With his pad in hand, the waiter then went around the table and jotted down the other orders.

  “Crabmeat sandwich,” said the first.

  “Same,” said the second.

  “Me, too,” said the third.

  “Crabmeat sandwich,” said the fourth.

  “Same here,” said the fifth.

  “Crabmeat sandwich,” said the sixth.

  All eyes then fell on Joe. He looked up from his menu and said, “Get me a hamburger.”

  Hand would remember years later, “The mayor said to me, ‘I like that Frazier.’ I said, ‘I thought you would.’ And he said, ‘No, all these asses eat what I eat. He had the balls to stand up and say he wanted a hamburger.’”

  The old detective held his forefinger and thumb an inch apart and added, “They became that close.”

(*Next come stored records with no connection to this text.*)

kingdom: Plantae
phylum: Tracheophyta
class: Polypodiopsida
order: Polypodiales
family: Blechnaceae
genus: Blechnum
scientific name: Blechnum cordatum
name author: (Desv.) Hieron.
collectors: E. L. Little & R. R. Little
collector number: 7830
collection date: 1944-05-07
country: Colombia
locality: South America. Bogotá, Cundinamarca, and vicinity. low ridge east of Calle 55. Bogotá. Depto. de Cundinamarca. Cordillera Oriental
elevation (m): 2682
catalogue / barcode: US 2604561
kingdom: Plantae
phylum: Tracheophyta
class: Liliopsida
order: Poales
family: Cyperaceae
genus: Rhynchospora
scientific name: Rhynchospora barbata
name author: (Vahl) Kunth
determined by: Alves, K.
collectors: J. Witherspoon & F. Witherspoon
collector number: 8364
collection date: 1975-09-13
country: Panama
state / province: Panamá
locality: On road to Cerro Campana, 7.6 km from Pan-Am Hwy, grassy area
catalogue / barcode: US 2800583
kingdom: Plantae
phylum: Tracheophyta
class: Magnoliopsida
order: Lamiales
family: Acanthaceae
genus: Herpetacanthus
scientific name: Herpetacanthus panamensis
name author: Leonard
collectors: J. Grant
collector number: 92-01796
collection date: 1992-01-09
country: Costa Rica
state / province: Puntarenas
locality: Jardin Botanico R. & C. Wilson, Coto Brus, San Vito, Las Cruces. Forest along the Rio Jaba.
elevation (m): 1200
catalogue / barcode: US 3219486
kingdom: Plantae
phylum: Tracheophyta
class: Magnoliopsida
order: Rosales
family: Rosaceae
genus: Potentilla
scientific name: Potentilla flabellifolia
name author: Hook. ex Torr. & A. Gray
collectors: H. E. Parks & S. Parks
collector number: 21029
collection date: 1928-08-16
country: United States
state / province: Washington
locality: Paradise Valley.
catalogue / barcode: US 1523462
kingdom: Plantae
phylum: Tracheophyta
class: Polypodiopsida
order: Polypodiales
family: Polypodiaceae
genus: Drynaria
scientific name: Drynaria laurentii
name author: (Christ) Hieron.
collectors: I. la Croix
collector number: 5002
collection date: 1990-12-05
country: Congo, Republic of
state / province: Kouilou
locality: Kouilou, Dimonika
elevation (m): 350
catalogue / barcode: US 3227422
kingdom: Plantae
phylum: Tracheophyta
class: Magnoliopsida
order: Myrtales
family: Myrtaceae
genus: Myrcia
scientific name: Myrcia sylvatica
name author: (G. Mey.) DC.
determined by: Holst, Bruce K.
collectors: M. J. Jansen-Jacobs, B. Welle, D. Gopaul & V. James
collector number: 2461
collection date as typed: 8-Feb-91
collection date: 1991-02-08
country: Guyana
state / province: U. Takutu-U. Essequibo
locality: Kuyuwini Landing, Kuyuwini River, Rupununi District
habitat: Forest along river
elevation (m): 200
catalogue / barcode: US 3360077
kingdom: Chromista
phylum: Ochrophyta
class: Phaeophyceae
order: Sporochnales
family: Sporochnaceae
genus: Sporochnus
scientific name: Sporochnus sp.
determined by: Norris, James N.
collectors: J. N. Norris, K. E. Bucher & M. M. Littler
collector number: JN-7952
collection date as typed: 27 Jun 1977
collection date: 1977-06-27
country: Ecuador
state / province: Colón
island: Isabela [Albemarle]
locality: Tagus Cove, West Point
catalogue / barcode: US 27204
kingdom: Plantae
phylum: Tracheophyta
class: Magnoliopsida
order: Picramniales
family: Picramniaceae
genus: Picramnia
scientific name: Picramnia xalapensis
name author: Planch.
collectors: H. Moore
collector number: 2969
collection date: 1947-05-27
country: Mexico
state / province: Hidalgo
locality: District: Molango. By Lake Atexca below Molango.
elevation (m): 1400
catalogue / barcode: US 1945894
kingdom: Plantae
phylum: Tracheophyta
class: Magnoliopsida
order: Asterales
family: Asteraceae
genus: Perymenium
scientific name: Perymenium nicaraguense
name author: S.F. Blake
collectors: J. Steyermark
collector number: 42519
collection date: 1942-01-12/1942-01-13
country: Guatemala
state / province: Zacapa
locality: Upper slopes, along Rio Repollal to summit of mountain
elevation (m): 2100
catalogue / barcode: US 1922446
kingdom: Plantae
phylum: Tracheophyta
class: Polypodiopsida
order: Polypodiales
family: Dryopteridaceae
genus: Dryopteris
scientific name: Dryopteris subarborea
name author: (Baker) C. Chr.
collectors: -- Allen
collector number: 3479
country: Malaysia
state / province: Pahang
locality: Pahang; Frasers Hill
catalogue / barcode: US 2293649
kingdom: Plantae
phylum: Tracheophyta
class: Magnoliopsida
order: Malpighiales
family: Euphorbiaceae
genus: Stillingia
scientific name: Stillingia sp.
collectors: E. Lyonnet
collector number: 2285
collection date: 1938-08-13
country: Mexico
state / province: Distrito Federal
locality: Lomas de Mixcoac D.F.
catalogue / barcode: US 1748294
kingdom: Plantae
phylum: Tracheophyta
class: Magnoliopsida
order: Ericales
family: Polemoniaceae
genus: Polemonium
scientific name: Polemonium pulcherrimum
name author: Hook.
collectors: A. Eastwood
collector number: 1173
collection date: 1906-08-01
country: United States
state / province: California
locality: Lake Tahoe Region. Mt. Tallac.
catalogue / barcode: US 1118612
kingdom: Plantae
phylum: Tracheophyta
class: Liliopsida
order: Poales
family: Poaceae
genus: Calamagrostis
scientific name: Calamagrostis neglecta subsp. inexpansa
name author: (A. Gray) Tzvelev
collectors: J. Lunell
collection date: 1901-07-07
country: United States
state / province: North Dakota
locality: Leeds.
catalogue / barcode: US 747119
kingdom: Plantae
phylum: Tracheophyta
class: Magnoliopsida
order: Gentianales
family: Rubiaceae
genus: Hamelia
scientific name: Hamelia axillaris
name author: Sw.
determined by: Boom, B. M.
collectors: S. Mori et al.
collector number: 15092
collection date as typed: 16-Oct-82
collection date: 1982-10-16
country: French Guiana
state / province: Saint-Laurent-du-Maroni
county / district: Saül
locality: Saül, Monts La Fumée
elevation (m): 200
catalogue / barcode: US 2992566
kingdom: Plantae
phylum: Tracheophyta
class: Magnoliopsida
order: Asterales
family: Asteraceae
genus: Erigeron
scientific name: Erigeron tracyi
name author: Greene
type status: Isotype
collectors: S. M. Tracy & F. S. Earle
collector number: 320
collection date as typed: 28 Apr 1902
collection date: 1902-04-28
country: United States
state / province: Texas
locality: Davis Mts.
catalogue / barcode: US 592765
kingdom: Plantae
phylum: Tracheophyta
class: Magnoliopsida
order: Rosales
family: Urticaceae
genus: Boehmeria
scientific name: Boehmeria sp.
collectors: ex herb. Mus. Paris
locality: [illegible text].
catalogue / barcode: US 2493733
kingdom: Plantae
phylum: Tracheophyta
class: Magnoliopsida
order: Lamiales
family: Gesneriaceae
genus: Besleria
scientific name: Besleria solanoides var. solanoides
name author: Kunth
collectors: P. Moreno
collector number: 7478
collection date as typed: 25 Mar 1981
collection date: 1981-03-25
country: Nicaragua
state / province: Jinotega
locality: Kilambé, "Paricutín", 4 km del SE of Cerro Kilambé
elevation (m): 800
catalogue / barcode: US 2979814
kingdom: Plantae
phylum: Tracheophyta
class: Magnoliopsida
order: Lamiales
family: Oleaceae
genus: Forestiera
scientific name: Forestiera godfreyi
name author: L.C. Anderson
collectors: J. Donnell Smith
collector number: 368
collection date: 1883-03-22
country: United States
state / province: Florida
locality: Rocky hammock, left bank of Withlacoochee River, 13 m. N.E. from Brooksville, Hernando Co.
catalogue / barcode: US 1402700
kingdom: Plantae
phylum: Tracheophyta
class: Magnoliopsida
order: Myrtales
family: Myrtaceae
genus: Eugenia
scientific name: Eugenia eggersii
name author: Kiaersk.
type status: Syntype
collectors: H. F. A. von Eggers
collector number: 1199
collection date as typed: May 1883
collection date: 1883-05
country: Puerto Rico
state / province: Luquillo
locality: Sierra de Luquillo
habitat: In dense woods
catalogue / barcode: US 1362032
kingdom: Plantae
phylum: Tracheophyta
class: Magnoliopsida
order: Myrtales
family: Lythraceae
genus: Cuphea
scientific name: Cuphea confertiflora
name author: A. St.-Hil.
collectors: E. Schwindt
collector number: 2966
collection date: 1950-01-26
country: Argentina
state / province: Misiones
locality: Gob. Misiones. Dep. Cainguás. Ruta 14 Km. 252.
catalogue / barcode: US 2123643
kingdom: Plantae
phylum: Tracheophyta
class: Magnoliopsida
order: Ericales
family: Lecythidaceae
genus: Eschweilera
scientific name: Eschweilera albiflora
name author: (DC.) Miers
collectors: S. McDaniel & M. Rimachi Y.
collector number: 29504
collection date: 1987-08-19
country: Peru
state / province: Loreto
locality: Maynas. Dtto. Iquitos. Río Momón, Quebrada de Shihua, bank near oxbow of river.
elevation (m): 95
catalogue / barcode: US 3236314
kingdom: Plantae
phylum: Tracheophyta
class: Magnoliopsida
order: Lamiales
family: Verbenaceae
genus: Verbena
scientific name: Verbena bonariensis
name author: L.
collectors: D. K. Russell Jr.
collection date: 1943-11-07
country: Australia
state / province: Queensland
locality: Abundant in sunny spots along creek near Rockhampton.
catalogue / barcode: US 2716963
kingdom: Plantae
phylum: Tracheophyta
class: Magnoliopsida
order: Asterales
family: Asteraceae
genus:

  Chances are that Frazier would have had a far different view of his dining companion had his circumstances remained unchanged from his youth. To begin with, he would have been busing the table, not sitting at it. But Frazier would not or could not see beyond the avuncular charm of Rizzo, who presided over a police force that was held in widespread scorn for its brutality. Upon his appointment by Mayor James H. J. Tate as police commissioner in May 1967, Rizzo announced, “Hoodlums have no license to burn and sack Philadelphia in the name of civil liberties and civil rights activities.” He labeled his predecessor, Howard Leary, a “gutless bastard” for his handling of the 1964 Columbia Avenue riots; Rizzo had urged him to allow the police to “unholster” their firearms. Although Philadelphia would be spared the havoc that engulfed Detroit (forty dead) and Newark (twenty-five dead) in the summer of 1967, Rizzo found himself at the epicenter of what would be called “a police riot” that November, as thirty-five hundred students protested in front of the Board of Education to demand courses on African American history. At the height of the disturbance, during which twenty-two people were injured and fifty-seven were arrested, the Cisco Kid shouted, “Get their black asses!” Charges of racism would anger Rizzo as the years passed—he promoted blacks on the force and said he counted them among his “friends”—yet in their 1977 book, The Cop Who Would Be King: The Honorable Frank Rizzo, authors Joseph R. Daughen and Peter Binzen observed: “Rizzo sought to capitalize on the antagonism that his supporters harbored for black demonstrators. It was a tactic he would use again and again. Ignore the criticism. Attack the critics and their friends. Turn it into an us-against-them situation.”